Like any tool, the cyber-booster had its drawbacks. It was better at language and facts than it was at pattern recognition. I still would not be able to look at a dress and know, as a native would, whether it came from 1968 or 1978. I could move through the twentieth century with reasonable assurance. If I stayed there very long I'd surely pull some anachronistic boner.
But what could happen in one hour?
It was a terrible day. It had been raining all night; the only good thing about the day was that the rain had finally stopped. But with it had gone the cloud cover and, worse, all that precipitation had washed most of the flavor out of the air. The sky was this great, thundering, alien blue, and about a billion miles away. The sun was so bright I couldn't look at it without risking damage to my retinas. It was bad enough that the thing was showering me with unhealthy radiation; how could these people live with such an oppressive weight hanging over them? And the air was so bland and clear I could see Marin County.
Words are funny things. I realize I've just described what certainly was, to a 20th, a beautiful morning. Cool, crisp, clean air; lots of bright, healthy sunshine; so clear you can see forever.
So there I stood, gasping for breath, feeling naked beneath the awful sky.
The shortness of breath was ninety percent anxiety. Still, I felt a lot better after a few snorts from the Vicks inhaler I'd brought with me. If anybody else took a sniff from it they'd be most disagreeably surprised. The chemicals in it would kill roaches and discolor stainless steel.
The Gate had dumped me near the east side of the giant steel hangar which was being used to receive the remains of the two aircraft. At least, that had been the theory. When I walked around to the front doors I found them open. Inside were two PSA 727's and a lot of mechanics.
I didn't like that at all. It meant disruption in the timeline. Glancing around, orienting myself, I saw the proper hangar about a quarter mile away.
That far in the other direction would have dropped me into the Bay. And of course, there was always the other direction. I could have shown up a quarter of a mile above the field ...

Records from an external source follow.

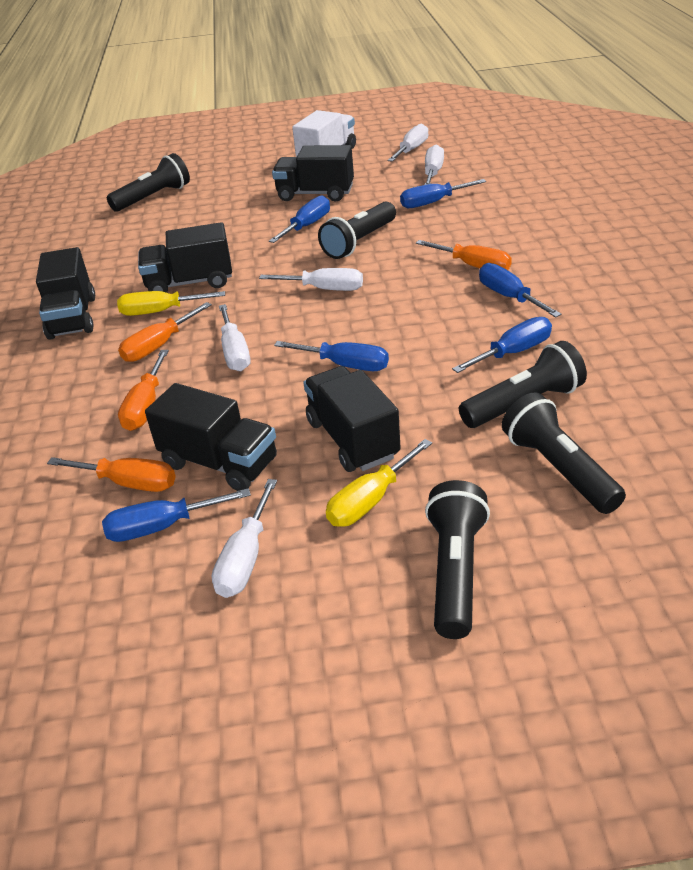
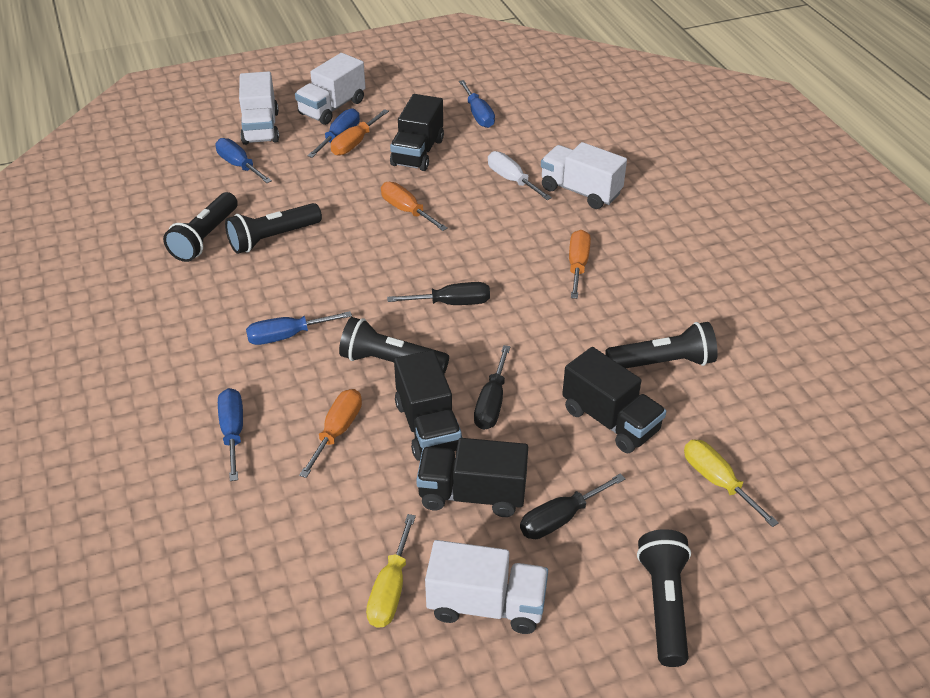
black screwdriver: 0 -> 3
black truck: 5 -> 4
blue screwdriver: 6 -> 5
white screwdriver: 5 -> 1
white truck: 1 -> 4

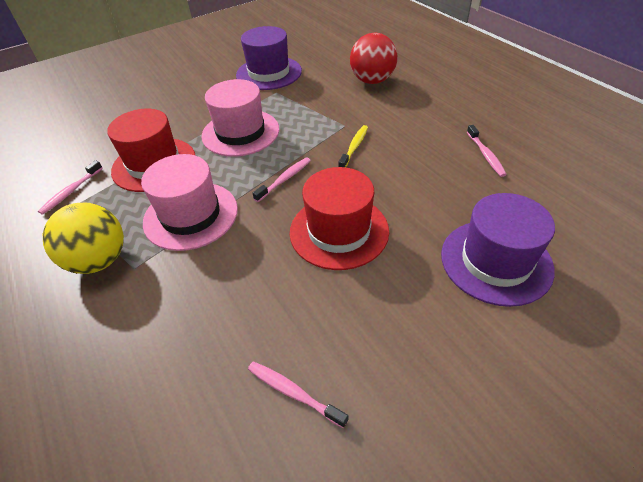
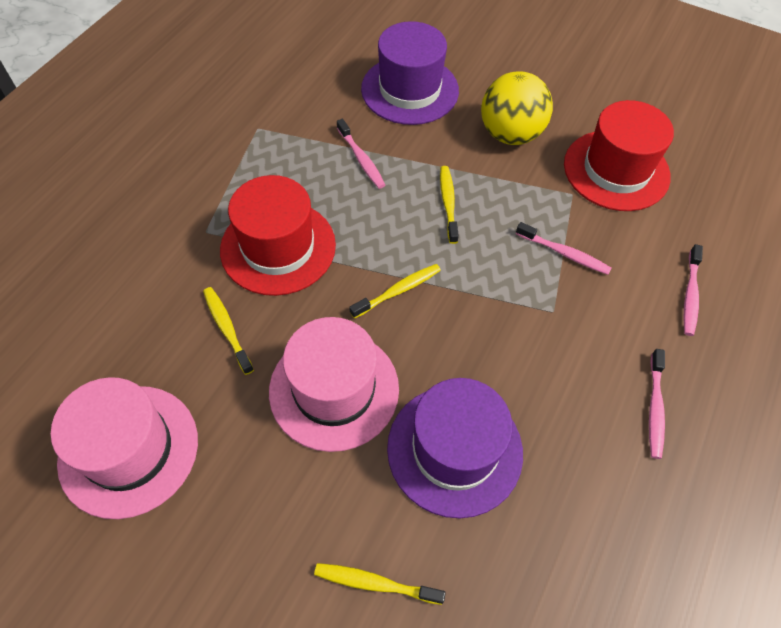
red ball: 1 -> 0
yellow toothbrush: 1 -> 4

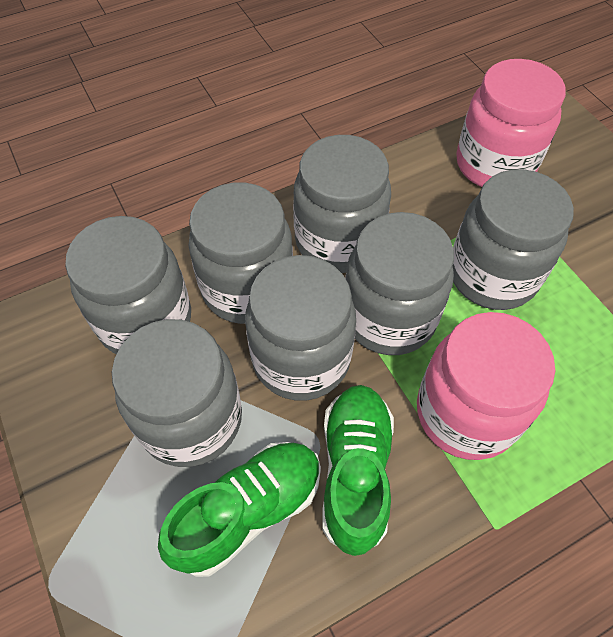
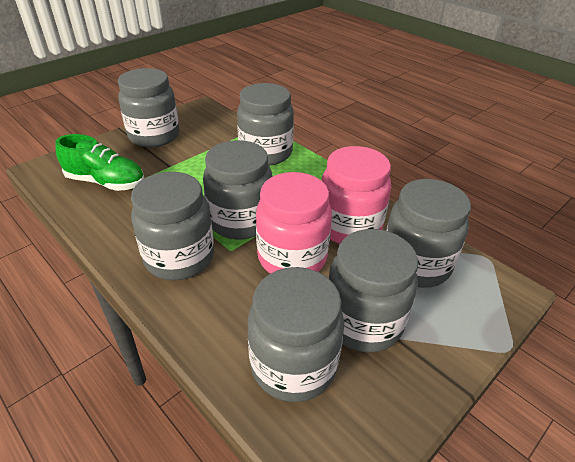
green shoe: 2 -> 1

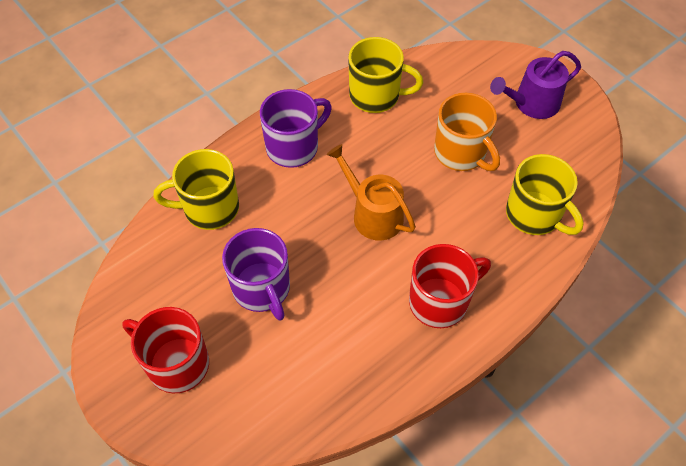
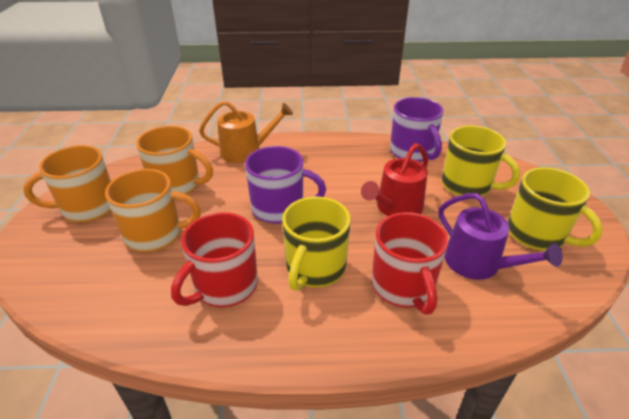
orange mug: 1 -> 3
red watering can: 0 -> 1

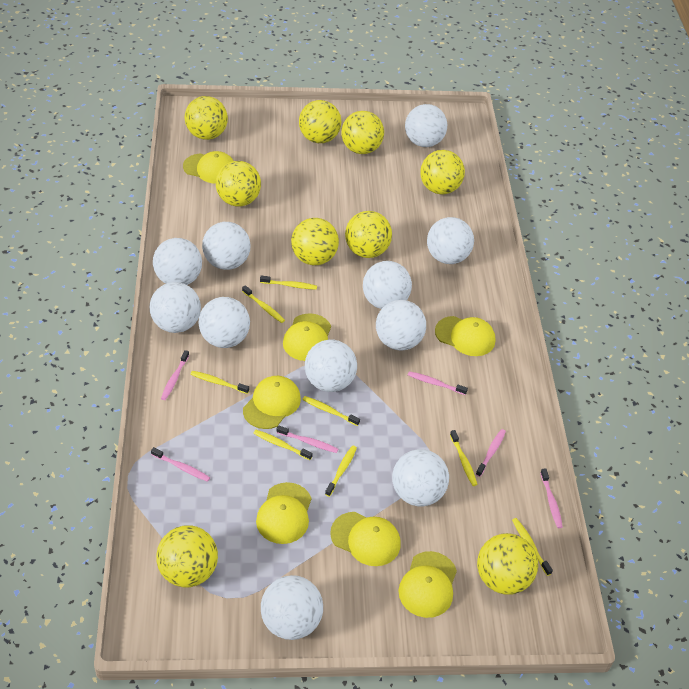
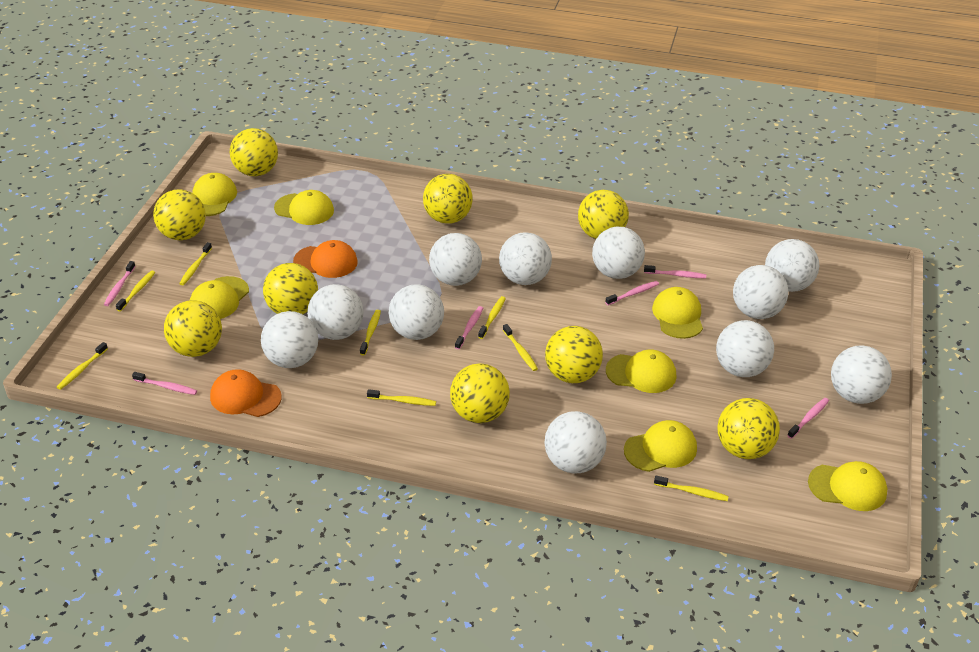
orange cap: 0 -> 2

It was a long quarter mile. I felt like a bug on a plate. There was just this endless concrete, still damp from the night's rain, and the infinite, awful sky. You'd think that after five hundred centuries we'd have developed a pill for agoraphobia.
One of the first things I saw when I got inside was two women dressed just like me. That was reassuring; it put me on familiar ground. I'd spent a lot of time blending in with other uniformed women. I studied them to see what they were doing, and it turned out to be wonderfully prosaic. The recovery workers had been working through the night, most of them without time to stop and grab a bite to eat. So United had sent some women over to serve coffee and donuts. Nothing could have been more in line with my experience.
Snatching a commercial jetliner is ninety-nine percent serving coffee and one percent snatching.
I found the table where the coffeepot had been set up, exchanged a few pleasantries with the woman behind it. She was perfectly willing to accept me as what I seemed to be. I took a tray, arranged a dozen Styrofoam cups on it, filled them, grabbed a handful of those paper packets of sugar and non-dairy creamer, and set off to serve.
Or at least to look like I was serving. I quickly saw that one woman could easily have handled the job United had given to three. That was no surprise -- since the days of mud buts it's been a rule that it always takes at least three to get something done: one to do it, one to supervise, and one to offer helpful suggestions. I've seen it in mammoth hunts in 40,000 B.C. and I've seen it in interstellar spaceships. I'd have been in trouble but for another universal trait of humanity. If you look busy and seem to know what you're doing, nobody is likely to bother you.